Can they limit the number of chemotherapy rounds allowed cancer patients? Or restrict the type of dialysis offered to people with kidney disease?
This week an independent advisory group convened by the Obama administration launched what is likely to be a long and emotional process to answer such questions.
It’s hard to overstate the stakes.
Under the health-care overhaul law, beginning in 2014 all new insurance plans for individuals and small businesses will have to include a package of minimum “essential benefits” falling into 10 general categories – ranging from hospitalization, to prescription drugs, to rehabilitative and habilitative services. But Congress largely left it to Secretary of Health and Human Services Kathleen Sebelius to decide how detailed to make the essential benefits package and what exactly to put in it.
Draw up a package that is too bare-bones, and millions of Americans could be deprived of meaningful health-care coverage when they need it most – undercutting a central goal of the new law. Add in too many expensive benefits, and premiums could spike to unaffordable levels.
At a two-day hearing Thursday and Friday held by the Institute of Medicine, even ardent supporters of the health-care law stressed the dangers of this second scenario: If insurance were to be become too costly, many Americans could decide it makes more sense to pay a penalty rather than comply with the law’s requirement that virtually everyone obtain coverage – undermining a cornerstone of the law. Indeed, the law exempts consumers from the mandate to buy insurance if the cost exceeds 8 percent of their income.
Also, while poor people would still be able to use federal subsidies to buy plans on state-run marketplaces, the impact on the federal budget could be catastrophic, ultimately dooming one of President Obama’s signature legislative achievements.
Jonathan Gruber, a prominent economist who helped create the state health plan in Massachusetts, told the panel he estimated that a 10 percent rise in the cost of the essential benefits package would increase the cost of government subsidies by 14.5 percent, or $67 billion, while reducing the share of the insured by 4.5 percent, or 1.5 million, through 2019.
“That must be the number-one thing in your minds,” Gruber said. “To understand the trade-off between our desire to make insurance generous and our desire to make it affordable.”
The 18-member panel, which includes researchers and physicians as well as representatives of both consumer groups and insurers, has already received more than 300 public comments.
The committee, which aims to offer its recommendations as soon as next fall, is not charged with drawing up a comprehensive list of services to be included in the essential benefits package. Instead, Sebelius has asked it to weigh in on a number of key questions – beginning with how detailed to make the package in the first place.
Speakers representing insurers and employers argued that Sebelius should simply ensure that plans are covering the broad categories already laid out in the law. Otherwise HHS risks micromanaging in ways that interfere with insurers’ ability to offer consumers choice and stifle their use of incentives to encourage consumers to control costs.
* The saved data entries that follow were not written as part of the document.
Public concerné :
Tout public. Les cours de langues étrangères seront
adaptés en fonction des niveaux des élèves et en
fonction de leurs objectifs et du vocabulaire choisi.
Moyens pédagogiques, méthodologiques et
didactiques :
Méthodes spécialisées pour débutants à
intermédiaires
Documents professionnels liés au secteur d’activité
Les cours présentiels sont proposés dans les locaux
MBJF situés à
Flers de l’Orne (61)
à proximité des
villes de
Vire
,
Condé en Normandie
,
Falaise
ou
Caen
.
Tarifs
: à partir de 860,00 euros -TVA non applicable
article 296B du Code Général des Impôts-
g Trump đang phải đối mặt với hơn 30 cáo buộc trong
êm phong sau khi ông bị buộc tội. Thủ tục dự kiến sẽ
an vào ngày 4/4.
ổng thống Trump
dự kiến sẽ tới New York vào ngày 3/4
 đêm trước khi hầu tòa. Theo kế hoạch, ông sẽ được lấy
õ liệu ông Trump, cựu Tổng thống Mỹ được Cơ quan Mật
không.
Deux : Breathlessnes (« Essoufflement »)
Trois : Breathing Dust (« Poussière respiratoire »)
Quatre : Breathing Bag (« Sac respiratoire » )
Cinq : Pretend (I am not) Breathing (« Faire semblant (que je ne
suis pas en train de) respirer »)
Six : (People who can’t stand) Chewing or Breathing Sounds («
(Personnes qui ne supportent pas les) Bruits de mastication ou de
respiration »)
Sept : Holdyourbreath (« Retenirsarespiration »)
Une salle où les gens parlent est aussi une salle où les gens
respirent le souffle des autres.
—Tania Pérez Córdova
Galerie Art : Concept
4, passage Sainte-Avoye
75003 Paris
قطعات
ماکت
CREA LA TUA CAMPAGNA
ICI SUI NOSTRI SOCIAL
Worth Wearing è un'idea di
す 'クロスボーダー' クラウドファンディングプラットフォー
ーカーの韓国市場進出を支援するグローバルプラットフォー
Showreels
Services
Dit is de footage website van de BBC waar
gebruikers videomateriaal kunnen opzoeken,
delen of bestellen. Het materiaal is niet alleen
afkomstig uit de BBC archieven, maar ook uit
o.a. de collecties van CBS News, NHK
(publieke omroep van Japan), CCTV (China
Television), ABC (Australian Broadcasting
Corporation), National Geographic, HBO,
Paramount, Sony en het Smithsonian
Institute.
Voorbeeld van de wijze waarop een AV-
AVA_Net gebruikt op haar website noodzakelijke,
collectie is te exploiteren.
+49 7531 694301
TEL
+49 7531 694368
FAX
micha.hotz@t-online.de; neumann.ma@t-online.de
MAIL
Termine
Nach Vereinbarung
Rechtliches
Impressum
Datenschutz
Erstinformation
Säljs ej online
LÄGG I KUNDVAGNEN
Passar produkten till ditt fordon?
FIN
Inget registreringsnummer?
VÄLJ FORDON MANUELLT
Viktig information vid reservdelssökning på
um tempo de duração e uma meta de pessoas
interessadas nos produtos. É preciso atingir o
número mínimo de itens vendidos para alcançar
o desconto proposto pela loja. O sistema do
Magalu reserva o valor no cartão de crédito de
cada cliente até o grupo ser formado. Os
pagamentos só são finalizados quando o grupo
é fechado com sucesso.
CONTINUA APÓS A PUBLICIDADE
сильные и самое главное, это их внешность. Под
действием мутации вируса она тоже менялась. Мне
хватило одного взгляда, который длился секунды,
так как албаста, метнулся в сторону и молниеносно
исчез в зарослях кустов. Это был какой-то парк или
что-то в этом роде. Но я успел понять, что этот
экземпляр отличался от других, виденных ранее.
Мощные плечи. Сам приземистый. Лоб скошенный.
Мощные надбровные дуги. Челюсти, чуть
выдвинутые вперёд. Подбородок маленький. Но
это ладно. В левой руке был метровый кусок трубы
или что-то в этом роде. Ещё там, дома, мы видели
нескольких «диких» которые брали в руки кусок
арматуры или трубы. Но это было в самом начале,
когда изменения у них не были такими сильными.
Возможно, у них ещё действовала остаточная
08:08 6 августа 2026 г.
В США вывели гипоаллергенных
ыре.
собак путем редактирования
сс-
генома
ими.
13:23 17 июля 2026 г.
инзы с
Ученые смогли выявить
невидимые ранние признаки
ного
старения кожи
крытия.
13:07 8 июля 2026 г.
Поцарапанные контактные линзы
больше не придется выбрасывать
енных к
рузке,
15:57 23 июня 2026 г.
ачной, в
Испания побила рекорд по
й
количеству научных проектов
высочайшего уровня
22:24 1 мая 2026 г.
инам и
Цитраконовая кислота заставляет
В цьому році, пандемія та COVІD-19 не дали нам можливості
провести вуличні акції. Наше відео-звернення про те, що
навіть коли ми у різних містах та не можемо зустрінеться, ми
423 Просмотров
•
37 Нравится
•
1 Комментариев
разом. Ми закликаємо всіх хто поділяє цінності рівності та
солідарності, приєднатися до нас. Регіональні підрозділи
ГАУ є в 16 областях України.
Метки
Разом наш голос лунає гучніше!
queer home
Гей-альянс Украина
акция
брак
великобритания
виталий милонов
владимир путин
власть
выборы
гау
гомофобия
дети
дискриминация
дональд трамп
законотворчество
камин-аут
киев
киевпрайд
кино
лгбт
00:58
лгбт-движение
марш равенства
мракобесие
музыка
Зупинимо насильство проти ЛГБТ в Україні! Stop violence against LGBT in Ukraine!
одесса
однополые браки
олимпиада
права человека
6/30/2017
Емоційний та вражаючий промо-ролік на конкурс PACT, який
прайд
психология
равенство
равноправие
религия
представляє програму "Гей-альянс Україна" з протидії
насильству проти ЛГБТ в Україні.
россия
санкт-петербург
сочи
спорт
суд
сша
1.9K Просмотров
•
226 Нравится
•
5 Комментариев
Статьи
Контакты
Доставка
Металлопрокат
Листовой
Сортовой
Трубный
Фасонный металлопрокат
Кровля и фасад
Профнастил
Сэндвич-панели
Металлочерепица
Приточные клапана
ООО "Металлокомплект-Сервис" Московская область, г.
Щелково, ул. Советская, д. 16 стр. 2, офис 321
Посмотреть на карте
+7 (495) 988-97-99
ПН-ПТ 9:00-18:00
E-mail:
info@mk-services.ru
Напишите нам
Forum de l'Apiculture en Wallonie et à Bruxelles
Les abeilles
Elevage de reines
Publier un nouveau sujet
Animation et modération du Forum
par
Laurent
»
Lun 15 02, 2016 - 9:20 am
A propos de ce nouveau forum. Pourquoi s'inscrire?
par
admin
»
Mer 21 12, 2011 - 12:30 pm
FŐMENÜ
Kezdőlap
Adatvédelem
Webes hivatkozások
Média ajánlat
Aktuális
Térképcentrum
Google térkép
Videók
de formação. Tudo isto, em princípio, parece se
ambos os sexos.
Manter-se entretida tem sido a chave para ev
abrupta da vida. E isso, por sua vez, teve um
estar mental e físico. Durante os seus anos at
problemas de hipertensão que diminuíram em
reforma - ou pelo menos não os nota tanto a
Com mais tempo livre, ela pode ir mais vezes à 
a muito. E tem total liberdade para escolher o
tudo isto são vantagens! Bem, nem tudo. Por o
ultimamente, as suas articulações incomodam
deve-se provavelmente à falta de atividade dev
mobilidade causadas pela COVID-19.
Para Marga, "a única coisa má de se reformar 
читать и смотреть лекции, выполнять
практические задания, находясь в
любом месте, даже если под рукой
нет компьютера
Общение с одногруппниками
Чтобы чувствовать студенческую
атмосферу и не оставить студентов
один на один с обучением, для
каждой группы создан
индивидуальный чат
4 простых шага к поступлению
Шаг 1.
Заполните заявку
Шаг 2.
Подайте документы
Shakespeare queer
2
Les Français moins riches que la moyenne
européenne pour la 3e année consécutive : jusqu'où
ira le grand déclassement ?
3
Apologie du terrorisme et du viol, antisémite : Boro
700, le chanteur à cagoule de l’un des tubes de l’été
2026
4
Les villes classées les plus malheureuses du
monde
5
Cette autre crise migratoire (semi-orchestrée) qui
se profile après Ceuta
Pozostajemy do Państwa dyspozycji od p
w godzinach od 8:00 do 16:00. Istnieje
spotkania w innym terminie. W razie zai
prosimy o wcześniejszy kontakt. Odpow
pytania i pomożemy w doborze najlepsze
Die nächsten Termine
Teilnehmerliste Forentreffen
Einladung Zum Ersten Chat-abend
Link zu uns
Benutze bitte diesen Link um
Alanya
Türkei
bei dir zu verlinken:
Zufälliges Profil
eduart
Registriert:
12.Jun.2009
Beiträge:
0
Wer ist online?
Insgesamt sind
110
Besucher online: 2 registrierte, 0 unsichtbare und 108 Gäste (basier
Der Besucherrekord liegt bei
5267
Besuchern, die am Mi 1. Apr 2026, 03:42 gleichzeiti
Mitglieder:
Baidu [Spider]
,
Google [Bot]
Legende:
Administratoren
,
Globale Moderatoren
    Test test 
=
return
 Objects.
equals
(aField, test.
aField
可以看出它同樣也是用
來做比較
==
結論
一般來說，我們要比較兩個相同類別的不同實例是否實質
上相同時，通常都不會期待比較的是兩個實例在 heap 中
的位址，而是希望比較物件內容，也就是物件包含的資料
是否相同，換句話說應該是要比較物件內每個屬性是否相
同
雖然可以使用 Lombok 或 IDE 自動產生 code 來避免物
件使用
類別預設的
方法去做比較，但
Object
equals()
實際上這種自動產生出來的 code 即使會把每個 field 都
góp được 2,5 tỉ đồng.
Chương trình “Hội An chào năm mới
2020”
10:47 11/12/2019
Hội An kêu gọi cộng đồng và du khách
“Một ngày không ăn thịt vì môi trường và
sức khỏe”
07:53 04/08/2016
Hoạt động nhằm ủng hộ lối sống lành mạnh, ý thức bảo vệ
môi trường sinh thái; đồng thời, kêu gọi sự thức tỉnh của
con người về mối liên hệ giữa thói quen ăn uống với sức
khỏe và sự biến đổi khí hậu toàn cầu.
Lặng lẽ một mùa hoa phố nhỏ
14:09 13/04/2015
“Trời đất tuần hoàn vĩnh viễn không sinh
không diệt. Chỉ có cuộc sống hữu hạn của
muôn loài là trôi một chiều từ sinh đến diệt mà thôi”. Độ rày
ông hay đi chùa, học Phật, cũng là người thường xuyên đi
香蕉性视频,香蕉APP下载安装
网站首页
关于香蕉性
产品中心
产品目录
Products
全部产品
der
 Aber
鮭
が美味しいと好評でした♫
Some consumer advocates countered that unless HHS spells out the specific services to be covered in each category and prohibits insurers from placing limits on their use, patients could be denied vital care for conditions ranging from obesity to kidney disease. “Access to repeated [kidney] transplants should not be limited,” pleaded Troy Zimmerman of the National Kidney Foundation.
He and other advocates also urged HHS to formally define terms such as “medically necessary,” which, they warned, insurers could otherwise interpret in ways that enable them to deny appropriate care.
“When a 40-year-old obese woman comes to my practice . . .her medical needs dictate that I provide her with obesity education and direct her to nutrition counseling . . . to help her prevent diabetes. But when billed for, these services are usually denied,” said Arnold Cohen, Chairman of the Department of Obstetrics and Gynecology at the Albert Einstein Medical Center in Philadelphia.
Also at issue is language in the law directing HHS to ensure that the essential benefits package is comparable to a “typical employer plan.” Did Congress mean the benefits-rich plans sponsored by large companies? The skimpy offerings purchased by many mom-and-pop concerns? Something in between?
Though several current and former congressional staff members involved in drafting the law testified, their answers were too varied to give a clear sense of Congress’s intent.
The panel also grappled with how much consideration to give existing minimum benefits required by various states.
In some cases, these mandates stem from the high incidence of a particular condition that state – Lyme disease in Connecticut, for example. But James Dunnigan, a member of the Utah House of Representatives complained that in others, “it’s a matter of local politics and not necessarily a reflection of what’s medically necessary.”
States can continue to impose whatever benefits they choose above the minimum essential benefits package. But they will have to cover the extra cost for those plans sold on state-based exchanges.
Dunnigan proposed that HHS allow insurers to offer an essential benefits package that is typical of what employers offer in the given state. Jon Kingsdale, who like Gruber was instrumental in designing the Massachusetts health plan, countered that this would create an workable patchwork of mandates.
After hours of testimony, the panel’s chairman, John Ball, seemed to find only one point on which everyone could agree: “We have an impossible job.”